My huge thanks to @elukey / @MoritzMuehlenhoff who aced it and @thcipriani for all the support with scap/keyholder.

Change 311947 merged by Muehlenhoff:
beta: switch deploy server to deployment-mira

https://gerrit.wikimedia.org/r/311947

mira is now running jessie. Please give it some more testing, for migrating tin, we could mira temporarily make the primary deployment server, setup tin in the mean time and then switch back?
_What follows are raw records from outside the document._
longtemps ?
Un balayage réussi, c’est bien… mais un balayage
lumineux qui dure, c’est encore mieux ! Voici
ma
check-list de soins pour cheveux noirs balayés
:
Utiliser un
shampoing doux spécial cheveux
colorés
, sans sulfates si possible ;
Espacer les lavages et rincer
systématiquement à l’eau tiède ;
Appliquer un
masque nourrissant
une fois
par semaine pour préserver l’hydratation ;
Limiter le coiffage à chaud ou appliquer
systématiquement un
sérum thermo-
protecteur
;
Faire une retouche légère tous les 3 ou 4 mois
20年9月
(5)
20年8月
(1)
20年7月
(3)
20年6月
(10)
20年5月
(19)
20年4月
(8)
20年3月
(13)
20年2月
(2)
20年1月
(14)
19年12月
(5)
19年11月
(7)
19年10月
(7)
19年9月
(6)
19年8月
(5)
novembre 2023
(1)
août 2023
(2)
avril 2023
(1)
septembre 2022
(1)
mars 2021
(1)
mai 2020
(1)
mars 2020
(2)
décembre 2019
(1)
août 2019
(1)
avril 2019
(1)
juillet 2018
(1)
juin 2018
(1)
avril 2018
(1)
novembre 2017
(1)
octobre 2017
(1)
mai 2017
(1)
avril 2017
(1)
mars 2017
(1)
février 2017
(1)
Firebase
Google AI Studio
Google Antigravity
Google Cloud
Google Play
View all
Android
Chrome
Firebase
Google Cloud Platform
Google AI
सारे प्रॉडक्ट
mira is now running jessie. Please give it some more testing

The next deployment window is the week after next due to the ops offsite. I guess we could test by syncing changes to some README file? Or let it take over running l10nupdate?
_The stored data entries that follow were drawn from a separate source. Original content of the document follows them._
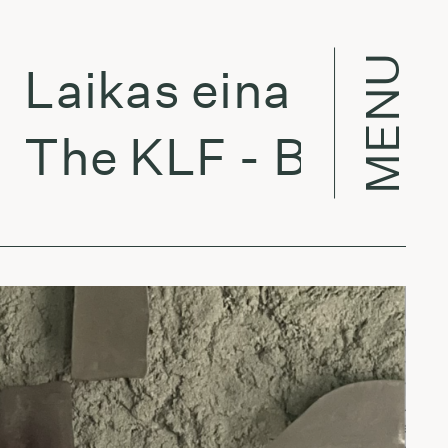
MENU
aikas eina per mies
he KLF - Baltimore 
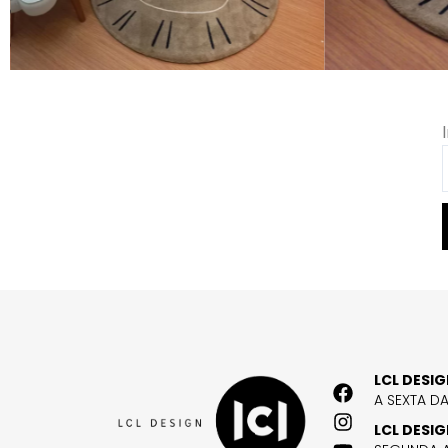
LCL DESI
A SEXTA D
LCL DESI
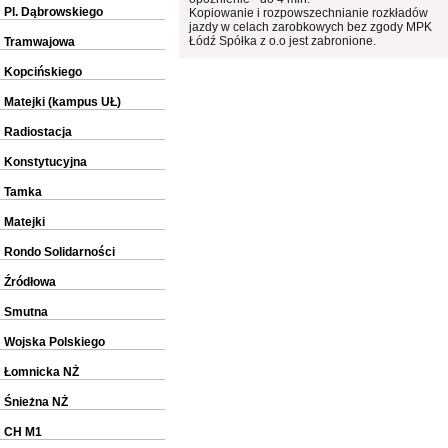
Pl. Dąbrowskiego
Kopiowanie i rozpowszechnianie rozkładów
jazdy w celach zarobkowych bez zgody MPK
Łódź Spółka z o.o jest zabronione.
Tramwajowa
Kopcińskiego
Matejki (kampus UŁ)
Radiostacja
Konstytucyjna
Tamka
Matejki
Rondo Solidarności
Źródłowa
Smutna
Wojska Polskiego
Łomnicka NŻ
Śnieżna NŻ
CH M1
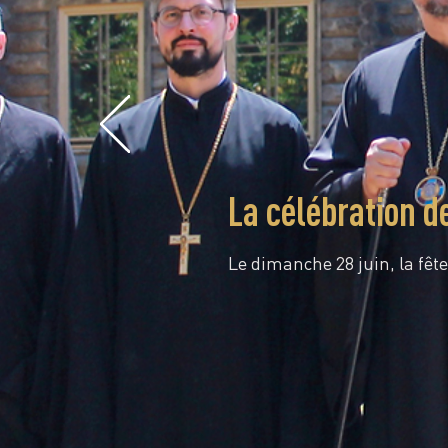
La célébration d
Le dimanche 28 juin, la fête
Change 312654 had a related patch set uploaded (by Hashar):
beta: drop deployment-tin add deployment-tin02

https://gerrit.wikimedia.org/r/312654

Change 312654 merged by Elukey:
beta: update deployment-tin IP and make it master

https://gerrit.wikimedia.org/r/312654

Change 315205 had a related patch set uploaded (by Hashar):
Switch primary deployment server from tin to mira

https://gerrit.wikimedia.org/r/315205

Change 315205 merged by Muehlenhoff:
Switch primary deployment server from tin to mira

https://gerrit.wikimedia.org/r/315205

mira is now the primary deployment server. tin will be reimaged to jessie on the 18th. After that we can switch back the primary deployment server to tin.
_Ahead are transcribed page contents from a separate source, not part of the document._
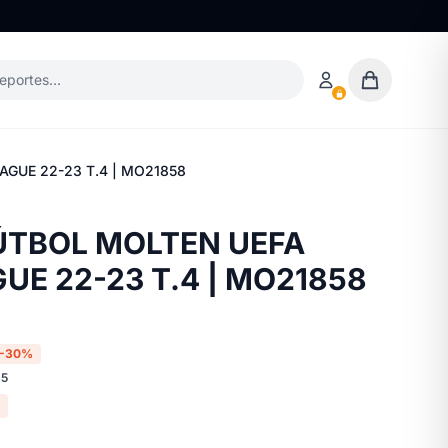
deportes…
GUE 22-23 T.4 | MO21858
X
ÚTBOL MOLTEN UEFA
UE 22-23 T.4 | MO21858
-30%
65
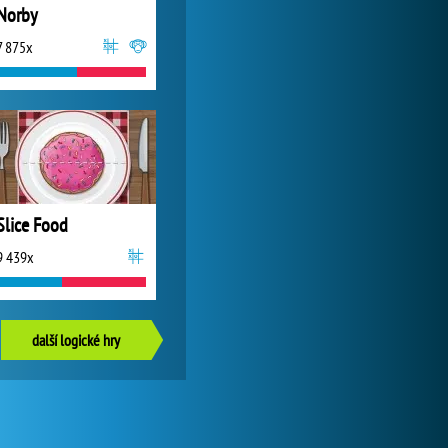
Norby
7 875x
Slice Food
9 439x
další logické hry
Change 315709 had a related patch set uploaded (by Mobrovac):
Deployment: use mira instead of tin

https://gerrit.wikimedia.org/r/315709

Change 315710 had a related patch set uploaded (by Mobrovac):
Deployment: Switch from tin to mira

https://gerrit.wikimedia.org/r/315710

Change 315721 had a related patch set uploaded (by Mobrovac):
Deployment: Switch to mira

https://gerrit.wikimedia.org/r/315721

Change 315725 had a related patch set uploaded (by Mobrovac):
Deployment: Switch from tin to mira

https://gerrit.wikimedia.org/r/315725

Change 315726 had a related patch set uploaded (by Mobrovac):
Deployment: Switch from tin to mira

https://gerrit.wikimedia.org/r/315726

Change 315727 had a related patch set uploaded (by Mobrovac):
Deployment: Switch from tin to mira

https://gerrit.wikimedia.org/r/315727

Change 315710 merged by Mobrovac:
Deployment: Switch from tin to mira

https://gerrit.wikimedia.org/r/315710

Change 315726 merged by Mobrovac:
Deployment: Switch from tin to mira

https://gerrit.wikimedia.org/r/315726

Change 315721 merged by Mobrovac:
Deployment: Switch to mira

https://gerrit.wikimedia.org/r/315721

Change 315727 merged by Mobrovac:
Deployment: Switch from tin to mira

https://gerrit.wikimedia.org/r/315727

Change 315725 merged by jenkins-bot:
Deployment: Switch from tin to mira

https://gerrit.wikimedia.org/r/315725

status

Both tin.eqiad.wmnet and mira.codfw.wmnet have been reimaged to Jessie which essentially solve this case. Kudos to @MoritzMuehlenhoff @elukey and @demon :]

What is left to do is to switch the primary master to be tin.eqiad.wmnet since the other way around tends to confuse multiple people.